Award Winners

Lyric Poetry Award - 2024

S. Brook Corfman


Repetition

After reading about cherry blossoms
I see them from the car, more fibrous
than those I’d pictured. Even the sun
has become a tumultuous relationship,
the way it felt when I spent too long
with my Virgo ex before I’d started
putting retinol on my face each night,
even drunk, even with a lover waiting.
I don’t miss it, that heat, except
when I loop the same song on my walk
to the coffee shop. Some days even this
feels isolated. Some people look good regardless
of their gender. I watch my cheeks puff
and hook a shadow in the screen.

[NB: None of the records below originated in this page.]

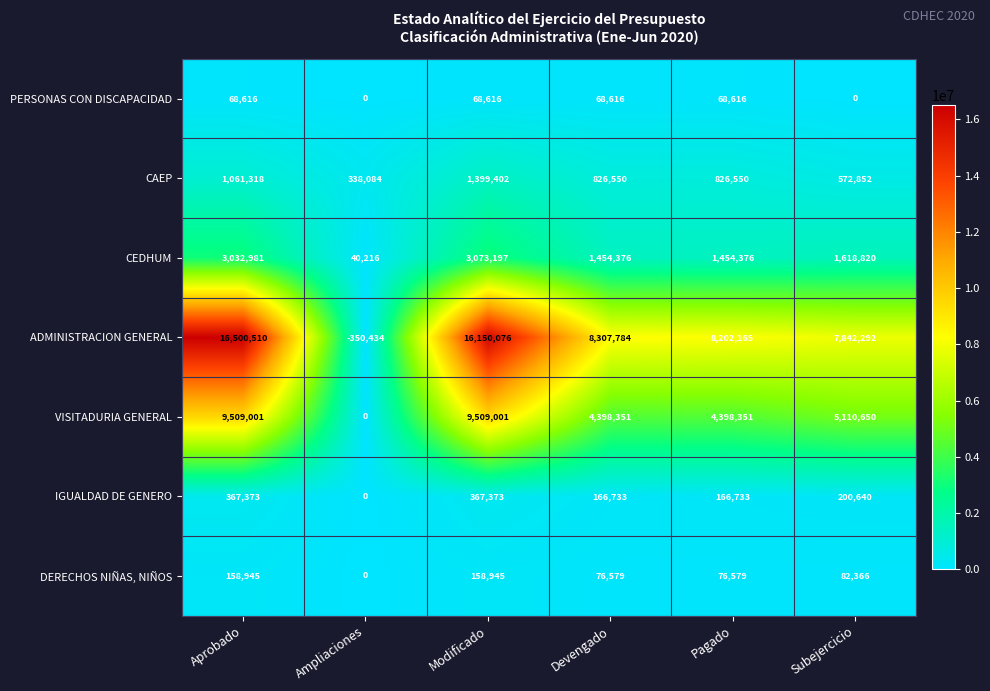

At how many categories does at least one series exceed 899618?

5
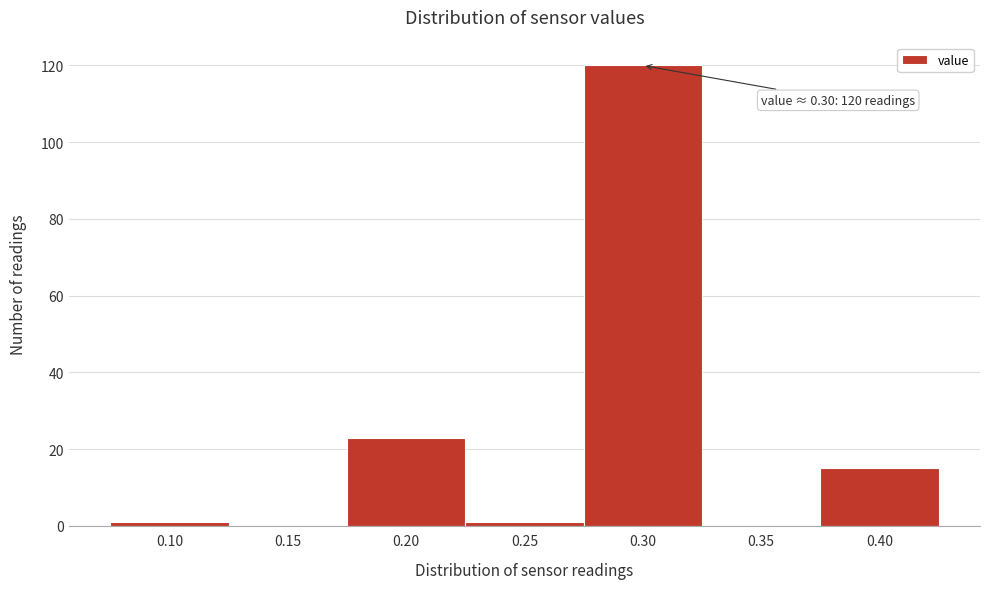

Reading left to right, transcribe all the data shown in this chart.

0.10=1	0.15=0	0.20=23	0.25=1	0.30=120	0.35=0	0.40=15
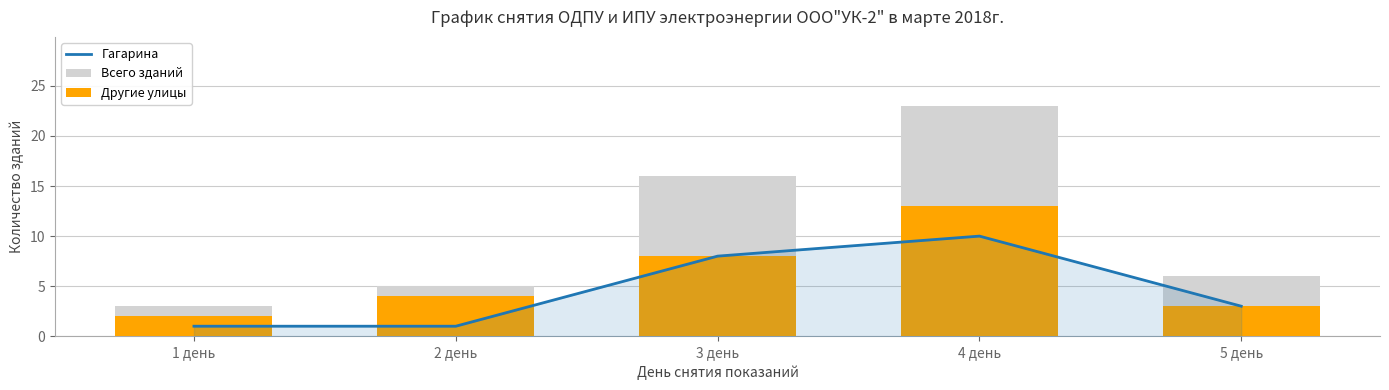

How many data points does each series have?

5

I wait for the blossoms
to fall but it turns out they’re made of copper,
beautiful and heavy and natural but shaped,
made for a different timeline than the summer
and then the fall. I add this tree to my mind.
Everywhere special to me there was once
a dead tree that, specifically, was special to me
before it was cut down.


Richie Hofmann on S. Brook Corfman

This is a poem with an intimate voice, with sprezzatura, and with intense feeling. I love this poem’s cool deployment of sentences, its command of the line, its subtle negotiations of tone. Its unfolding images are precise and specific—the cherry blossoms glimpsed from the car, the window into a memory of a season, of a love affair, of time passing—while its narratives suggest a psychology of a speaker I long to know. This poet can ask the immense questions without being dramatic. While the poem’s utterance feels contemporary and vernacular, the poem’s heart is in the realm of traditional lyric: the disappointments of love, the fragility of the body, and the encroachment of death. “I wait for the blossoms / to fall.” It’s a poem that, in so many ways, captures what we tend to mean by “lyric.” It is musical. It is emotive. It is a complex, singular self making itself known, making itself clear, somehow, before our eyes. And all the while it comments on the work of poetry—to fix memory, sensations, and feelings to the page, to make a moment a monument: “I add this tree to my mind,” the speaker declares; we do, too.

**

S. Brook Corfman
is the author of My Daily Actions, or The Meteorites, one of The New York Times Best Poetry Books of 2020, a finalist for the Publishing Triangle's Leslie Feinberg Award, and the winner of the Fordham POL Prize chosen by Cathy Park Hong. She is also the author of Luxury, Blue Lace, chosen by Richard Siken for the 2018 Autumn House Rising Writer Prize, and several shorter works including the Belladonna* chaplet Frames.